WHAT YOU SHOULD DO – Retype every entry exactly, down to the last character.

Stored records
● ● ● ● ● ● ●
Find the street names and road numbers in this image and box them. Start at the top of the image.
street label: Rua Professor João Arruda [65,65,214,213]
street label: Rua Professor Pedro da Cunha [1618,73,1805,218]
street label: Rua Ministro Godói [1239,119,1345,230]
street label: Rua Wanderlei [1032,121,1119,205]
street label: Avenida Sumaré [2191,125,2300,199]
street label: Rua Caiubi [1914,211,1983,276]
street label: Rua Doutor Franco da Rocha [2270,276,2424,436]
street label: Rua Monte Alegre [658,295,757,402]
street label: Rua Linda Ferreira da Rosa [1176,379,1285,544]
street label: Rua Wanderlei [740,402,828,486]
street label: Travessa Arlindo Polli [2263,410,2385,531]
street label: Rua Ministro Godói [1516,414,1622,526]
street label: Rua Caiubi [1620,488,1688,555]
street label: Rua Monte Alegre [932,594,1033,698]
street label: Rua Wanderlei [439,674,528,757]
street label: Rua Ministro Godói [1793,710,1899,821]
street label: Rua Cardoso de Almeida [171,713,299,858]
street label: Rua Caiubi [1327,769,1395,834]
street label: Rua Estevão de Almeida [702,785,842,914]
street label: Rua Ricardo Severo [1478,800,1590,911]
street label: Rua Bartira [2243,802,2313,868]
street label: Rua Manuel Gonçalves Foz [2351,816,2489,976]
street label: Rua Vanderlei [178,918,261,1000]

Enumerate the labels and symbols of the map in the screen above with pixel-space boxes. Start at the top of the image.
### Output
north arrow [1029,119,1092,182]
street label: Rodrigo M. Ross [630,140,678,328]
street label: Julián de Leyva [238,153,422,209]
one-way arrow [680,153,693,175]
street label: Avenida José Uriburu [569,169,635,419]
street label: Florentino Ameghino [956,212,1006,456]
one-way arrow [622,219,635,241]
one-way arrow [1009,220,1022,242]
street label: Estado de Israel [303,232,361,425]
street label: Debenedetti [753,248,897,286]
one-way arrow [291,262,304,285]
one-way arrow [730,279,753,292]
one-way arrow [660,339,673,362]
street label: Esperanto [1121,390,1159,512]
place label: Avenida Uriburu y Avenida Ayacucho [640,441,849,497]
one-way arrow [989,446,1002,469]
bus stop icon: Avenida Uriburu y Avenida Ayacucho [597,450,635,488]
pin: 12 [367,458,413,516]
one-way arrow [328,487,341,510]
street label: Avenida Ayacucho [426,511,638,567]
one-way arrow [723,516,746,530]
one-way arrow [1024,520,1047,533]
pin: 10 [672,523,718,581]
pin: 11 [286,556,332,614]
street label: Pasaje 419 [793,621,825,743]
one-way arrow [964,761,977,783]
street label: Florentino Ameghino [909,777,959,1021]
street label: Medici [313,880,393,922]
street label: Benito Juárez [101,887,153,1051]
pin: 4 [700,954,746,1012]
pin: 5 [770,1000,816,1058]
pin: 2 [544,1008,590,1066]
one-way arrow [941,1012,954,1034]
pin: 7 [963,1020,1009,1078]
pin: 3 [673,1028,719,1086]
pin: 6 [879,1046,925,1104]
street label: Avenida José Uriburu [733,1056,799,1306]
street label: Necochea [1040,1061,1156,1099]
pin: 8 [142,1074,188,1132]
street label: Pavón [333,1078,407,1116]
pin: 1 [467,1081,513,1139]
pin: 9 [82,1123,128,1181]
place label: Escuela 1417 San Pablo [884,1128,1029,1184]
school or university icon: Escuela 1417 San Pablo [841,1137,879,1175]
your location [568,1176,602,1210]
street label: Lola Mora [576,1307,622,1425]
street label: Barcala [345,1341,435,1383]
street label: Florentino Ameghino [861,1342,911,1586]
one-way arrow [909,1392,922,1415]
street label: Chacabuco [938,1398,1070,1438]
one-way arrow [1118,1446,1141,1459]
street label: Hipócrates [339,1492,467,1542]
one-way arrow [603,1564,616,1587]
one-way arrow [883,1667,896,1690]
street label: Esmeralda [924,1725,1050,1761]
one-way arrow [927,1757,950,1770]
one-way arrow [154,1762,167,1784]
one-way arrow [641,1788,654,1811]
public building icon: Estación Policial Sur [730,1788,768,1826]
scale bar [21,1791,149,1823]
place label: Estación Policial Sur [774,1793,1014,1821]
● ● ● ● ● ● ●
SOLVED EXERCISE –
Find the street names and road numbers in this image and box them. Start at the top of the image.
street label: Rua Professor João Arruda [65,65,214,213]
street label: Rua Professor Pedro da Cunha [1618,73,1805,218]
street label: Rua Ministro Godói [1239,119,1345,230]
street label: Rua Wanderlei [1032,121,1119,205]
street label: Avenida Sumaré [2191,125,2300,199]
street label: Rua Caiubi [1914,211,1983,276]
street label: Rua Doutor Franco da Rocha [2270,276,2424,436]
street label: Rua Monte Alegre [658,295,757,402]
street label: Rua Linda Ferreira da Rosa [1176,379,1285,544]
street label: Rua Wanderlei [740,402,828,486]
street label: Travessa Arlindo Polli [2263,410,2385,531]
street label: Rua Ministro Godói [1516,414,1622,526]
street label: Rua Caiubi [1620,488,1688,555]
street label: Rua Monte Alegre [932,594,1033,698]
street label: Rua Wanderlei [439,674,528,757]
street label: Rua Ministro Godói [1793,710,1899,821]
street label: Rua Cardoso de Almeida [171,713,299,858]
street label: Rua Caiubi [1327,769,1395,834]
street label: Rua Estevão de Almeida [702,785,842,914]
street label: Rua Ricardo Severo [1478,800,1590,911]
street label: Rua Bartira [2243,802,2313,868]
street label: Rua Manuel Gonçalves Foz [2351,816,2489,976]
street label: Rua Vanderlei [178,918,261,1000]

Enumerate the labels and symbols of the map in the screen above with pixel-space boxes. Start at the top of the image.
### Output
north arrow [1029,119,1092,182]
street label: Rodrigo M. Ross [630,140,678,328]
street label: Julián de Leyva [238,153,422,209]
one-way arrow [680,153,693,175]
street label: Avenida José Uriburu [569,169,635,419]
street label: Florentino Ameghino [956,212,1006,456]
one-way arrow [622,219,635,241]
one-way arrow [1009,220,1022,242]
street label: Estado de Israel [303,232,361,425]
street label: Debenedetti [753,248,897,286]
one-way arrow [291,262,304,285]
one-way arrow [730,279,753,292]
one-way arrow [660,339,673,362]
street label: Esperanto [1121,390,1159,512]
place label: Avenida Uriburu y Avenida Ayacucho [640,441,849,497]
one-way arrow [989,446,1002,469]
bus stop icon: Avenida Uriburu y Avenida Ayacucho [597,450,635,488]
pin: 12 [367,458,413,516]
one-way arrow [328,487,341,510]
street label: Avenida Ayacucho [426,511,638,567]
one-way arrow [723,516,746,530]
one-way arrow [1024,520,1047,533]
pin: 10 [672,523,718,581]
pin: 11 [286,556,332,614]
street label: Pasaje 419 [793,621,825,743]
one-way arrow [964,761,977,783]
street label: Florentino Ameghino [909,777,959,1021]
street label: Medici [313,880,393,922]
street label: Benito Juárez [101,887,153,1051]
pin: 4 [700,954,746,1012]
pin: 5 [770,1000,816,1058]
pin: 2 [544,1008,590,1066]
one-way arrow [941,1012,954,1034]
pin: 7 [963,1020,1009,1078]
pin: 3 [673,1028,719,1086]
pin: 6 [879,1046,925,1104]
street label: Avenida José Uriburu [733,1056,799,1306]
street label: Necochea [1040,1061,1156,1099]
pin: 8 [142,1074,188,1132]
street label: Pavón [333,1078,407,1116]
pin: 1 [467,1081,513,1139]
pin: 9 [82,1123,128,1181]
place label: Escuela 1417 San Pablo [884,1128,1029,1184]
school or university icon: Escuela 1417 San Pablo [841,1137,879,1175]
your location [568,1176,602,1210]
street label: Lola Mora [576,1307,622,1425]
street label: Barcala [345,1341,435,1383]
street label: Florentino Ameghino [861,1342,911,1586]
one-way arrow [909,1392,922,1415]
street label: Chacabuco [938,1398,1070,1438]
one-way arrow [1118,1446,1141,1459]
street label: Hipócrates [339,1492,467,1542]
one-way arrow [603,1564,616,1587]
one-way arrow [883,1667,896,1690]
street label: Esmeralda [924,1725,1050,1761]
one-way arrow [927,1757,950,1770]
one-way arrow [154,1762,167,1784]
one-way arrow [641,1788,654,1811]
public building icon: Estación Policial Sur [730,1788,768,1826]
scale bar [21,1791,149,1823]
place label: Estación Policial Sur [774,1793,1014,1821]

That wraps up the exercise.